§ Work instructions:
A. Duplicate the stretch of the passage on mama's boys from "His mother’s way" through "change that dynamic.".
B. Answer these questions about the passage on mama's boys:
(i) How long ago did the man move back home with his parents?
(ii) How long have his parents been married?
(iii) What degree did he earn?

§ Quoted passage:
==============================

Mama’s Boys and Their Mamas

He is 45 year old man who moved back home with his parents five years ago because his attempts to financially support himself failed, once again.  He is incredibly handsome, is kind, generous, and good-hearted. He even earned his doctorate but just can’t seem to get a business off the ground.

He is unable to disconnect from his mother and she is unable to disconnect from him.

His mother’s way of loving him was by making him totally self-reliant on her, even though she encourages him to act independently.  Her efforts are underscored with emotional messages that tell him not to go too far away from her.

His parents have been married for over 50 years.  His mother is a strong personality and his father, passive.

She pays his bills, issues checks to him, looks at his credit card statements, makes decisions for him, and offers unsolicited advice to him.

He met a wonderful woman several years ago, fell in love and became engaged. All too soon his fiance’ realized that not only did he lack the drive to be a provider but also, that his mother was heavily involved with him on a daily basis.  She also realized that he was doing nothing to change that dynamic.

==============================

§ Dataset entries:
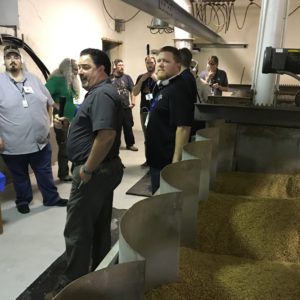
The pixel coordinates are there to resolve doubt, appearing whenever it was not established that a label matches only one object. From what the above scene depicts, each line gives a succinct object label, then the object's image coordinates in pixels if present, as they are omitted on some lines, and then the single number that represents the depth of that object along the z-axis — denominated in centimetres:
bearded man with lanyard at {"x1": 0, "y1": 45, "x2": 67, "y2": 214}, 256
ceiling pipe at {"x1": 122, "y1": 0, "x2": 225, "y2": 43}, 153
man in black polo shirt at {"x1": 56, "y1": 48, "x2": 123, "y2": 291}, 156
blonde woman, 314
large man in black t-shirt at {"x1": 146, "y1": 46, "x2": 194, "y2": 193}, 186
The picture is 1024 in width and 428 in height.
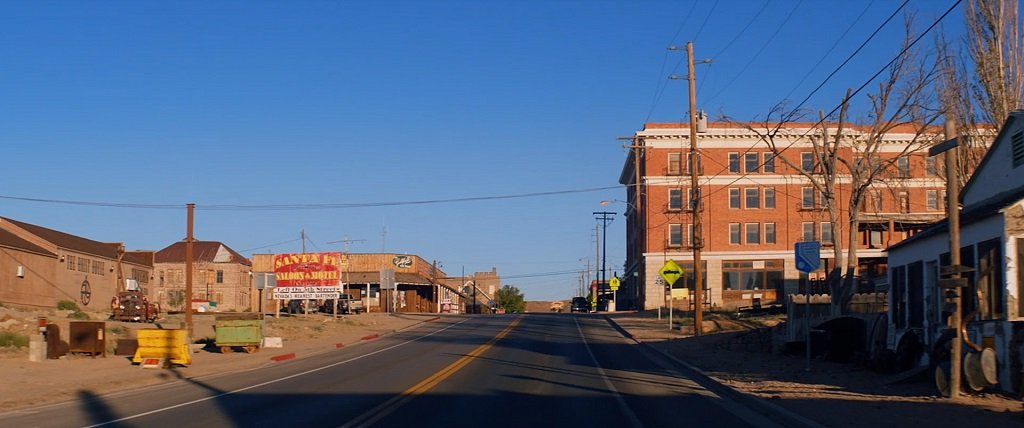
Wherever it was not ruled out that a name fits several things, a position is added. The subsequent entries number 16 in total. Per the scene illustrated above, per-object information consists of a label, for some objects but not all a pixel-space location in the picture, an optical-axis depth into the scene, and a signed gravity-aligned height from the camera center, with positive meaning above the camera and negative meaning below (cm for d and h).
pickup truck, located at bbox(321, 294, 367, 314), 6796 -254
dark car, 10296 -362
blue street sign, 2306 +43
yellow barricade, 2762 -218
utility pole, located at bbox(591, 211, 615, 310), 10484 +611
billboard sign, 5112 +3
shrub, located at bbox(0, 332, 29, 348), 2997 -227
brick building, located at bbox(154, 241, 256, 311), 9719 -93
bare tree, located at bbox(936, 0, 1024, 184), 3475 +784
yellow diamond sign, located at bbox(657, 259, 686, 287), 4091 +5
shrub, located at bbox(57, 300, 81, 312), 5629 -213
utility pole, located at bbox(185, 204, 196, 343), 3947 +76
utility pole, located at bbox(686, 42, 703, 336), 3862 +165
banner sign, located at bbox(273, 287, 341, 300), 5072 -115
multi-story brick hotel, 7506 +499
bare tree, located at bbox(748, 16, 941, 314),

==============================

§ Task-by-task answers:
A.
His mother’s way of loving him was by making him totally self-reliant on her, even though she encourages him to act independently.  Her efforts are underscored with emotional messages that tell him not to go too far away from her.

His parents have been married for over 50 years.  His mother is a strong personality and his father, passive.

She pays his bills, issues checks to him, looks at his credit card statements, makes decisions for him, and offers unsolicited advice to him.

He met a wonderful woman several years ago, fell in love and became engaged. All too soon his fiance’ realized that not only did he lack the drive to be a provider but also, that his mother was heavily involved with him on a daily basis.  She also realized that he was doing nothing to change that dynamic.

B.
(i) Five years ago.
(ii) Over 50 years.
(iii) A doctorate.